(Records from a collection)
● ● ● ●

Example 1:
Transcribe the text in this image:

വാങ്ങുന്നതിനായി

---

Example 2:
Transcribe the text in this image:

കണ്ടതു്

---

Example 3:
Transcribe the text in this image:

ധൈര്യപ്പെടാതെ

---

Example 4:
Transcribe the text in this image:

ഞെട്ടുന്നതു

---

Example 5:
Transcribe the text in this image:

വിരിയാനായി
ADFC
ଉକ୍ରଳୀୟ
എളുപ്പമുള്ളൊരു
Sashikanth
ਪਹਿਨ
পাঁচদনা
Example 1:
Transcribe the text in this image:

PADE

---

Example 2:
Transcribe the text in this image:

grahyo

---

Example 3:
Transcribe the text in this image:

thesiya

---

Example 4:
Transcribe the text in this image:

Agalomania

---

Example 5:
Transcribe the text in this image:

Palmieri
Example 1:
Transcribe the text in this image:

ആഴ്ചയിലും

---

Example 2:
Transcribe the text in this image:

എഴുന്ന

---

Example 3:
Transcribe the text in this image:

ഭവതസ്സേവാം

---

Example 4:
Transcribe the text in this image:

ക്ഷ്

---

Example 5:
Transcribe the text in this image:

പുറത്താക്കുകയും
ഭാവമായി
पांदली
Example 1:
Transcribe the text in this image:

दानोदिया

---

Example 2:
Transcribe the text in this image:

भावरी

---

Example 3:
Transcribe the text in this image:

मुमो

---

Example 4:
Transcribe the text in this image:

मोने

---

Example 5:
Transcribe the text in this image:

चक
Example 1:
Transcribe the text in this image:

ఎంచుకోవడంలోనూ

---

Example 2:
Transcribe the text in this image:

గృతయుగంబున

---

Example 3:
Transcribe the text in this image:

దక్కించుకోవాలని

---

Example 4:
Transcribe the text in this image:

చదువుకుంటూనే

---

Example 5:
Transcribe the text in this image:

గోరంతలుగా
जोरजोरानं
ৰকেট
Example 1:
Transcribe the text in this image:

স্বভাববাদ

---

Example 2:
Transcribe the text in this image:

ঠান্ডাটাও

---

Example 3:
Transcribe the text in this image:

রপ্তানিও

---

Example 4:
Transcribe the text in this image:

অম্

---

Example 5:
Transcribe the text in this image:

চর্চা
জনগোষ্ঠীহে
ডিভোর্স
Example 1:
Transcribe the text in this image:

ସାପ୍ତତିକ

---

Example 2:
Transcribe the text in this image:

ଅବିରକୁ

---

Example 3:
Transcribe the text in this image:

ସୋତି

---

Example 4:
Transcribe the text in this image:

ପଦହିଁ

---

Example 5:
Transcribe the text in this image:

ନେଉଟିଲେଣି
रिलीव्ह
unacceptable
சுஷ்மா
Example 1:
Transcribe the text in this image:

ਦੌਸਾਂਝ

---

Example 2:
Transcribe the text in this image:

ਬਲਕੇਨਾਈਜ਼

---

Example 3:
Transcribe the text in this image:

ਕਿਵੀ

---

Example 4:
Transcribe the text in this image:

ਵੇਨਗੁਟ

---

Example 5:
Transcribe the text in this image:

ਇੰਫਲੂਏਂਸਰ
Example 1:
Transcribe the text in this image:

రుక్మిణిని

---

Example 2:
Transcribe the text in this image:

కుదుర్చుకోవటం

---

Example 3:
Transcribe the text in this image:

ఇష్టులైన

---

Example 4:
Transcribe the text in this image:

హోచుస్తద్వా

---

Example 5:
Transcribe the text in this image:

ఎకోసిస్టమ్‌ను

● ● ● ●

Task directions:
Copy all the records above exactly, missing none.

Solution for this problem:
Example 1:
Transcribe the text in this image:

വാങ്ങുന്നതിനായി

---

Example 2:
Transcribe the text in this image:

കണ്ടതു്

---

Example 3:
Transcribe the text in this image:

ധൈര്യപ്പെടാതെ

---

Example 4:
Transcribe the text in this image:

ഞെട്ടുന്നതു

---

Example 5:
Transcribe the text in this image:

വിരിയാനായി
ADFC
ଉକ୍ରଳୀୟ
എളുപ്പമുള്ളൊരു
Sashikanth
ਪਹਿਨ
পাঁচদনা
Example 1:
Transcribe the text in this image:

PADE

---

Example 2:
Transcribe the text in this image:

grahyo

---

Example 3:
Transcribe the text in this image:

thesiya

---

Example 4:
Transcribe the text in this image:

Agalomania

---

Example 5:
Transcribe the text in this image:

Palmieri
Example 1:
Transcribe the text in this image:

ആഴ്ചയിലും

---

Example 2:
Transcribe the text in this image:

എഴുന്ന

---

Example 3:
Transcribe the text in this image:

ഭവതസ്സേവാം

---

Example 4:
Transcribe the text in this image:

ക്ഷ്

---

Example 5:
Transcribe the text in this image:

പുറത്താക്കുകയും
ഭാവമായി
पांदली
Example 1:
Transcribe the text in this image:

दानोदिया

---

Example 2:
Transcribe the text in this image:

भावरी

---

Example 3:
Transcribe the text in this image:

मुमो

---

Example 4:
Transcribe the text in this image:

मोने

---

Example 5:
Transcribe the text in this image:

चक
Example 1:
Transcribe the text in this image:

ఎంచుకోవడంలోనూ

---

Example 2:
Transcribe the text in this image:

గృతయుగంబున

---

Example 3:
Transcribe the text in this image:

దక్కించుకోవాలని

---

Example 4:
Transcribe the text in this image:

చదువుకుంటూనే

---

Example 5:
Transcribe the text in this image:

గోరంతలుగా
जोरजोरानं
ৰকেট
Example 1:
Transcribe the text in this image:

স্বভাববাদ

---

Example 2:
Transcribe the text in this image:

ঠান্ডাটাও

---

Example 3:
Transcribe the text in this image:

রপ্তানিও

---

Example 4:
Transcribe the text in this image:

অম্

---

Example 5:
Transcribe the text in this image:

চর্চা
জনগোষ্ঠীহে
ডিভোর্স
Example 1:
Transcribe the text in this image:

ସାପ୍ତତିକ

---

Example 2:
Transcribe the text in this image:

ଅବିରକୁ

---

Example 3:
Transcribe the text in this image:

ସୋତି

---

Example 4:
Transcribe the text in this image:

ପଦହିଁ

---

Example 5:
Transcribe the text in this image:

ନେଉଟିଲେଣି
रिलीव्ह
unacceptable
சுஷ்மா
Example 1:
Transcribe the text in this image:

ਦੌਸਾਂਝ

---

Example 2:
Transcribe the text in this image:

ਬਲਕੇਨਾਈਜ਼

---

Example 3:
Transcribe the text in this image:

ਕਿਵੀ

---

Example 4:
Transcribe the text in this image:

ਵੇਨਗੁਟ

---

Example 5:
Transcribe the text in this image:

ਇੰਫਲੂਏਂਸਰ
Example 1:
Transcribe the text in this image:

రుక్మిణిని

---

Example 2:
Transcribe the text in this image:

కుదుర్చుకోవటం

---

Example 3:
Transcribe the text in this image:

ఇష్టులైన

---

Example 4:
Transcribe the text in this image:

హోచుస్తద్వా

---

Example 5:
Transcribe the text in this image:

ఎకోసిస్టమ్‌ను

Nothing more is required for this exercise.